DATA LISTING
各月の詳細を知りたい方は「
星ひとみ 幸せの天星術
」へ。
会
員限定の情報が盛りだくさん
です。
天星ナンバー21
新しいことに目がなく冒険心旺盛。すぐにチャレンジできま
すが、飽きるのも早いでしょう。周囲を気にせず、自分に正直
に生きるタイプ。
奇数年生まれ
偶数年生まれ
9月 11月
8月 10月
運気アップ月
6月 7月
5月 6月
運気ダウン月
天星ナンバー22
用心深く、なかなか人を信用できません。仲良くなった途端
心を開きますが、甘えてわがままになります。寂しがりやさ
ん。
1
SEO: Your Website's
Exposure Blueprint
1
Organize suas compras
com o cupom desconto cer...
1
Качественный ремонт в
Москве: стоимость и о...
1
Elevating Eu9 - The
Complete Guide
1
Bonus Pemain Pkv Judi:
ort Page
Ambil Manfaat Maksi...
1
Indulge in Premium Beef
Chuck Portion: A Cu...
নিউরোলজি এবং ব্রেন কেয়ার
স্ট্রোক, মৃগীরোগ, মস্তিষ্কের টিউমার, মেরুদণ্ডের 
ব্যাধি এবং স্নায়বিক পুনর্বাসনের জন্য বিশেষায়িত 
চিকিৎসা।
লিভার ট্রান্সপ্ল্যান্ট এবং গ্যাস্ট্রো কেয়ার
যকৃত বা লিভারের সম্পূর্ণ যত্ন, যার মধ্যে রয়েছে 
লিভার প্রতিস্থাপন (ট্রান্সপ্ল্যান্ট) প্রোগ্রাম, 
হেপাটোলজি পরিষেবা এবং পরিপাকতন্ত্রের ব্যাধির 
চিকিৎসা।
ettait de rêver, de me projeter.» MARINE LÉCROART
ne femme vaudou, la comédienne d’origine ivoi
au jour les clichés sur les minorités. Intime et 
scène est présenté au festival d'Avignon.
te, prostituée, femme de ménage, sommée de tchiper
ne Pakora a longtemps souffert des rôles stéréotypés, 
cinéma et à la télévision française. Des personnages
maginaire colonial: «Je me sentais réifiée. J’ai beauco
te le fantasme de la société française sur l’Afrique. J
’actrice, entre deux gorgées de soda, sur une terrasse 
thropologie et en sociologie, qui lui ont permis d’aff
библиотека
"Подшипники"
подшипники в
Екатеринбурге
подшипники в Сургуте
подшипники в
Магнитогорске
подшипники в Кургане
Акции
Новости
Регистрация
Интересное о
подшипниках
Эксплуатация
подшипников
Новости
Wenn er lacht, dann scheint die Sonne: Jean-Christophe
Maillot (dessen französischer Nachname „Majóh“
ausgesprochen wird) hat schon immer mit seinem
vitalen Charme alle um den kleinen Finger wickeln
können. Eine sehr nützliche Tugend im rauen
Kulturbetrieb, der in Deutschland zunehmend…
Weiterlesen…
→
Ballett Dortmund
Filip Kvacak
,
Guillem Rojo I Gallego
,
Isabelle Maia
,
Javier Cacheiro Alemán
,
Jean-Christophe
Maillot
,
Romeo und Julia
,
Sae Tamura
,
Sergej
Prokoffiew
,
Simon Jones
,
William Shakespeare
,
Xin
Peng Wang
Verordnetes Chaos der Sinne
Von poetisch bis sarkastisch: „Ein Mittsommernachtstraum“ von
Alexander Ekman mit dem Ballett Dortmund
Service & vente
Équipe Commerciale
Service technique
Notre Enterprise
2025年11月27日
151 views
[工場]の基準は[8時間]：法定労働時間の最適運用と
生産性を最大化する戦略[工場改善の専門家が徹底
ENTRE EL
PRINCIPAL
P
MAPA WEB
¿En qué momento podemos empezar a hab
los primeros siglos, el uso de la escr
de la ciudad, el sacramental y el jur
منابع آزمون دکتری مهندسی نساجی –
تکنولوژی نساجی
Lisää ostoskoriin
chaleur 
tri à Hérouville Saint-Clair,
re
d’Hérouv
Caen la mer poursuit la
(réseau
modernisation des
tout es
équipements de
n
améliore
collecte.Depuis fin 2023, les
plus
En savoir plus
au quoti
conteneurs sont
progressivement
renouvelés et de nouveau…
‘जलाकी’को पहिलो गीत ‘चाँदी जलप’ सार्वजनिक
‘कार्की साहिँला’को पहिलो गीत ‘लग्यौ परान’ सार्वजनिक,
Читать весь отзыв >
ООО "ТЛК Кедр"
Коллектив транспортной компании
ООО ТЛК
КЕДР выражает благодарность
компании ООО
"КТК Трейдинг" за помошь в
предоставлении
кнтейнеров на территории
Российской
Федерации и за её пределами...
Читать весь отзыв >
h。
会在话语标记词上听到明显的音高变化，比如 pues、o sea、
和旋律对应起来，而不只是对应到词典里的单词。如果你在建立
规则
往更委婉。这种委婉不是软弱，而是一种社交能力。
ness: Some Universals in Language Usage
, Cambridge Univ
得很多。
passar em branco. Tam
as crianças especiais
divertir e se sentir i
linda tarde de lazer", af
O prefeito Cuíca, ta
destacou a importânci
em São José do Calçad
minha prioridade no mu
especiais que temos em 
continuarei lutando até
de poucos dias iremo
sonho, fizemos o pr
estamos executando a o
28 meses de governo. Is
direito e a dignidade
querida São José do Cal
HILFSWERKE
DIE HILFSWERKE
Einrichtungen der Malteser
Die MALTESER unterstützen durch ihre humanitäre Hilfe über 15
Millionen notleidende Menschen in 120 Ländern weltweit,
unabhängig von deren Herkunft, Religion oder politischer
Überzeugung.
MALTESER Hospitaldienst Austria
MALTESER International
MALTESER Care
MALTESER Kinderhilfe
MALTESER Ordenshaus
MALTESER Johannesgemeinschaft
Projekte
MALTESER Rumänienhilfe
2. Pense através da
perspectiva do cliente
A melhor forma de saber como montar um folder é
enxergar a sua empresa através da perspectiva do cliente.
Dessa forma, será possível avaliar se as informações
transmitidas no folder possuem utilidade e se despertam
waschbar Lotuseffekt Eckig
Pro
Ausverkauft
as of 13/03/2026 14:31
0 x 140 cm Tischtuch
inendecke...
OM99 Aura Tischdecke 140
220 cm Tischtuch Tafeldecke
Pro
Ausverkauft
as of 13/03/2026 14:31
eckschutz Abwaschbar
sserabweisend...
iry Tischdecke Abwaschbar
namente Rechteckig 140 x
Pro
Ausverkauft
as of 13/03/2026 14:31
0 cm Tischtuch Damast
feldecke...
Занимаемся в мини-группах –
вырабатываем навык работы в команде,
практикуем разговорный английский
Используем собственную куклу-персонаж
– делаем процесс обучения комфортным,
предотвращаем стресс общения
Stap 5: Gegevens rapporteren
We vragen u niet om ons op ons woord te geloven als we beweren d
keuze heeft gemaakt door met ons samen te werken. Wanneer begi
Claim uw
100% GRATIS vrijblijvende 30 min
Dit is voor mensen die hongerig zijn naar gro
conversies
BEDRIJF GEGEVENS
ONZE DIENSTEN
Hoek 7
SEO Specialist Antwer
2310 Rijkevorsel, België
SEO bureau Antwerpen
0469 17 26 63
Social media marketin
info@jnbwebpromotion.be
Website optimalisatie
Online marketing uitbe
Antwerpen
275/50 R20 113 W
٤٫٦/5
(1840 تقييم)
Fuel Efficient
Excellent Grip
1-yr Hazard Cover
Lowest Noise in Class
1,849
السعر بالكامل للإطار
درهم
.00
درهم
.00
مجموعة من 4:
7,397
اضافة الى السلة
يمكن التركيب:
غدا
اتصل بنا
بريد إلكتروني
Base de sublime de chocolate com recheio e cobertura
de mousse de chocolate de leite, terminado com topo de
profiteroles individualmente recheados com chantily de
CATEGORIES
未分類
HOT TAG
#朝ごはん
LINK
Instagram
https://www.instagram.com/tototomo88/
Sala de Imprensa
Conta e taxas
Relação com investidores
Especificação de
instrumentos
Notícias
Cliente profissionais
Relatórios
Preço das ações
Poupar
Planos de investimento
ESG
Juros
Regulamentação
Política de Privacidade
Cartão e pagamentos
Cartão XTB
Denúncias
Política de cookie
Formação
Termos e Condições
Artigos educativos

PROBLEM REQUIREMENTS
In the entries above, find the line with "منابع آزمون دکتری مهندسی نساجی –" and the line with "conteneurs sont", then restate word for word both of them and every line between, with nothing more.

EXERCISE RESPONSE
منابع آزمون دکتری مهندسی نساجی –
تکنولوژی نساجی
Lisää ostoskoriin
chaleur 
tri à Hérouville Saint-Clair,
re
d’Hérouv
Caen la mer poursuit la
(réseau
modernisation des
tout es
équipements de
n
améliore
collecte.Depuis fin 2023, les
plus
En savoir plus
au quoti
conteneurs sont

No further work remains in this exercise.